• **EXERCISE DATA**:
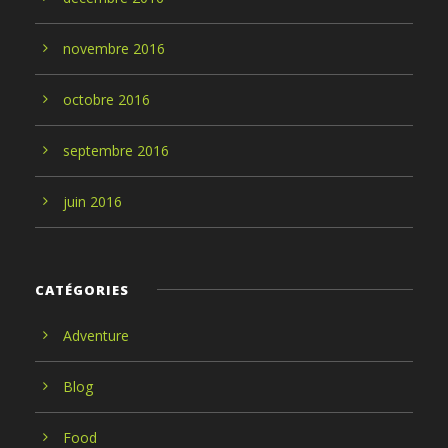
novembre
2016
octobre
2016
septembre
2016
juin
2016
CATÉGORIES
Adventure
Blog
Food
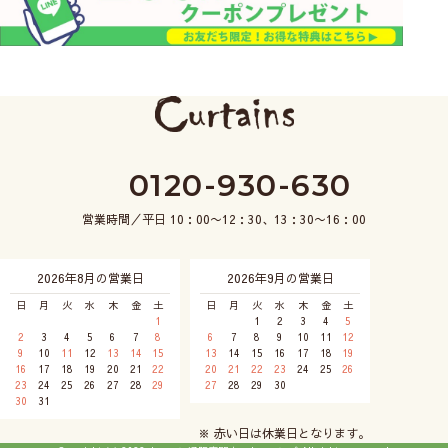
0120-930-630
営業時間／平日 10：00〜12：30、13：30〜16：00
2026年8月の営業日
2026年9月の営業日
日
月
火
水
木
金
土
日
月
火
水
木
金
土
1
1
2
3
4
5
2
3
4
5
6
7
8
6
7
8
9
10
11
12
9
10
11
12
13
14
15
13
14
15
16
17
18
19
16
17
18
19
20
21
22
20
21
22
23
24
25
26
23
24
25
26
27
28
29
27
28
29
30
30
31
※ 赤い日は休業日となります。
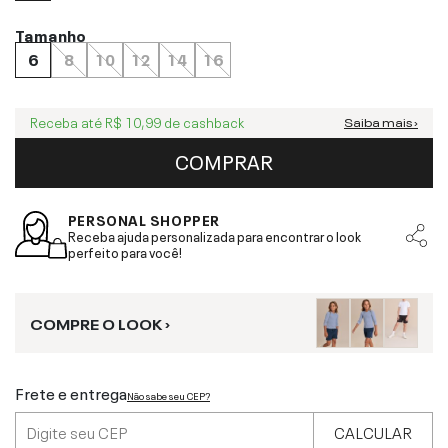
Tamanho
6
8
10
12
14
16
Receba até
R$ 10,99
de cashback
Saiba mais ›
COMPRAR
PERSONAL SHOPPER
Receba ajuda personalizada para encontrar o look
perfeito para você!
COMPRE O LOOK ›
Frete e entrega
Não sabe seu CEP?
CALCULAR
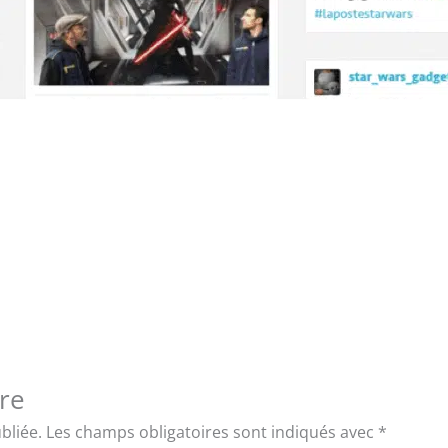
re
bliée.
Les champs obligatoires sont indiqués avec
*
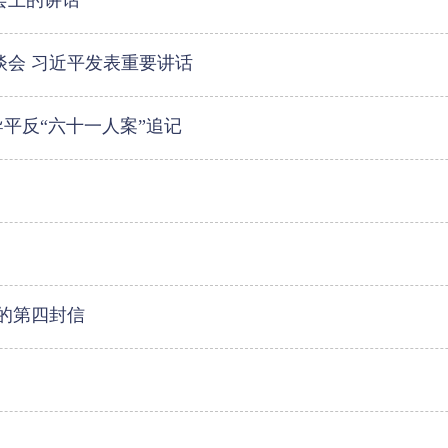
会上的讲话
谈会 习近平发表重要讲话
导平反“六十一人案”追记
叔的第四封信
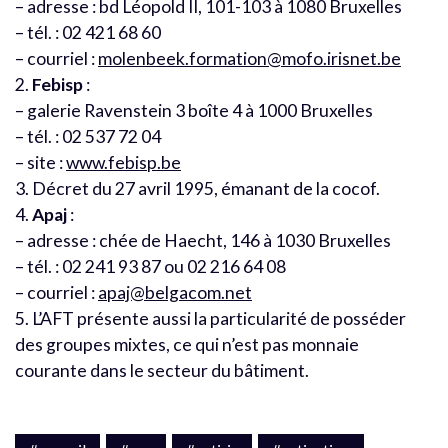
– adresse : bd Léopold II, 101-103 à 1080 Bruxelles
– tél. : 02 421 68 60
– courriel :
molenbeek.formation@mofo.irisnet.be
2.
Febisp
:
– galerie Ravenstein 3 boîte 4 à 1000 Bruxelles
– tél. : 02 537 72 04
– site :
www.febisp.be
3. Décret du 27 avril 1995, émanant de la cocof.
4.
Apaj
:
– adresse : chée de Haecht, 146 à 1030 Bruxelles
– tél. : 02 241 93 87 ou 02 216 64 08
– courriel :
apaj@belgacom.net
5. L’AFT présente aussi la particularité de posséder
des groupes mixtes, ce qui n’est pas monnaie
courante dans le secteur du bâtiment.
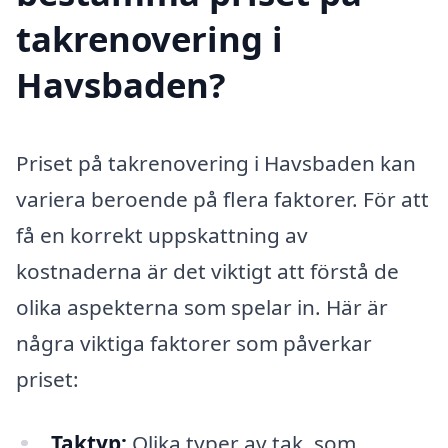
takrenovering i
Havsbaden?
Priset på takrenovering i Havsbaden kan
variera beroende på flera faktorer. För att
få en korrekt uppskattning av
kostnaderna är det viktigt att förstå de
olika aspekterna som spelar in. Här är
några viktiga faktorer som påverkar
priset:
Taktyp:
Olika typer av tak, som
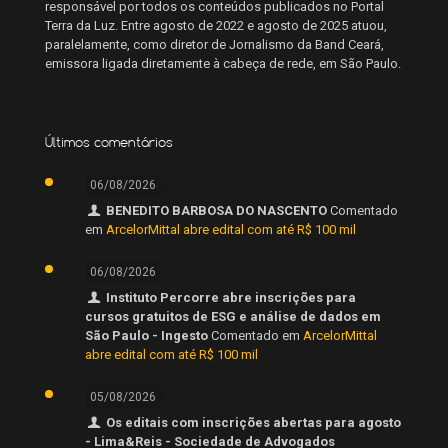
responsável por todos os conteúdos publicados no Portal
Terra da Luz. Entre agosto de 2022 e agosto de 2025 atuou,
paralelamente, como diretor de Jornalismo da Band Ceará,
emissora ligada diretamente à cabeça de rede, em São Paulo.
Últimos comentários
06/08/2026
BENEDITO BARBOSA DO NASCENTO
Comentado
em
ArcelorMittal abre edital com até R$ 100 mil
06/08/2026
Instituto Percorre abre inscrições para
cursos gratuitos de ESG e análise de dados em
São Paulo - Ingesto
Comentado em
ArcelorMittal
abre edital com até R$ 100 mil
05/08/2026
Os editais com inscrições abertas para agosto
- Lima&Reis - Sociedade de Advogados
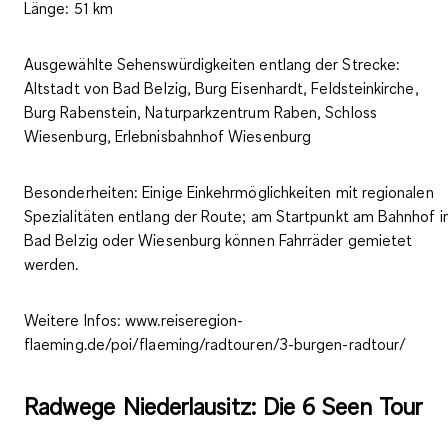
Länge:
51 km
Ausgewählte Sehenswürdigkeiten entlang der Strecke:
Altstadt von Bad Belzig, Burg Eisenhardt, Feldsteinkirche,
Burg Rabenstein, Naturparkzentrum Raben, Schloss
Wiesenburg, Erlebnisbahnhof Wiesenburg
Besonderheiten:
Einige Einkehrmöglichkeiten mit regionalen
Spezialitäten entlang der Route; am Startpunkt am Bahnhof i
Bad Belzig oder Wiesenburg können Fahrräder gemietet
werden.
Weitere Infos:
www.reiseregion-
flaeming.de/poi/flaeming/radtouren/3-burgen-radtour/
Radwege Niederlausitz: Die 6 Seen Tour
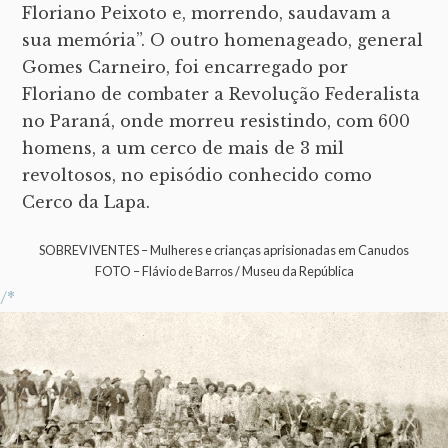
Floriano Peixoto e, morrendo, saudavam a
sua memória”. O outro homenageado, general
Gomes Carneiro, foi encarregado por
Floriano de combater a Revolução Federalista
no Paraná, onde morreu resistindo, com 600
homens, a um cerco de mais de 3 mil
revoltosos, no episódio conhecido como
Cerco da Lapa.
SOBREVIVENTES – Mulheres e crianças aprisionadas em Canudos
FOTO – Flávio de Barros / Museu da República
/*
O fim de Canudos
Chama atenção o modo como a primeira
alteração nos nomes das ruas, em 10 de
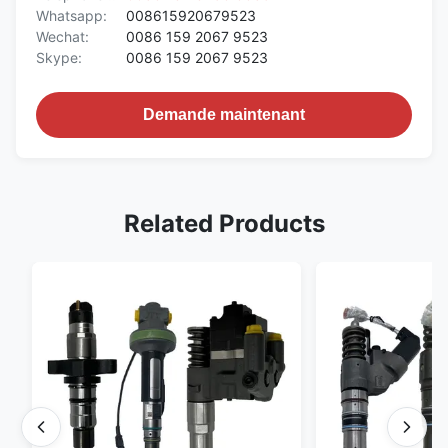
Whatsapp:
008615920679523
Wechat:
0086 159 2067 9523
Skype:
0086 159 2067 9523
Demande maintenant
Related Products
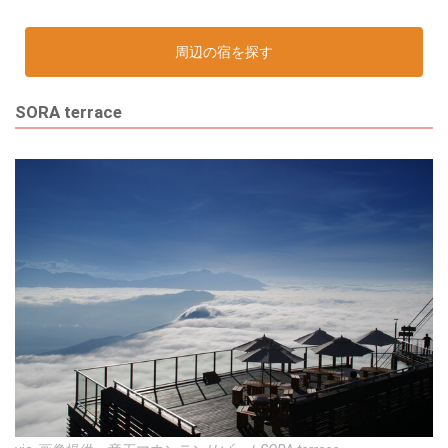
周辺の宿を探す
SORA terrace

• **TASK BRIEF**: Count the lines of the data above that contain the string "Bruxelles". Reply with the number alone.

• **EXERCISE RESULT**: 3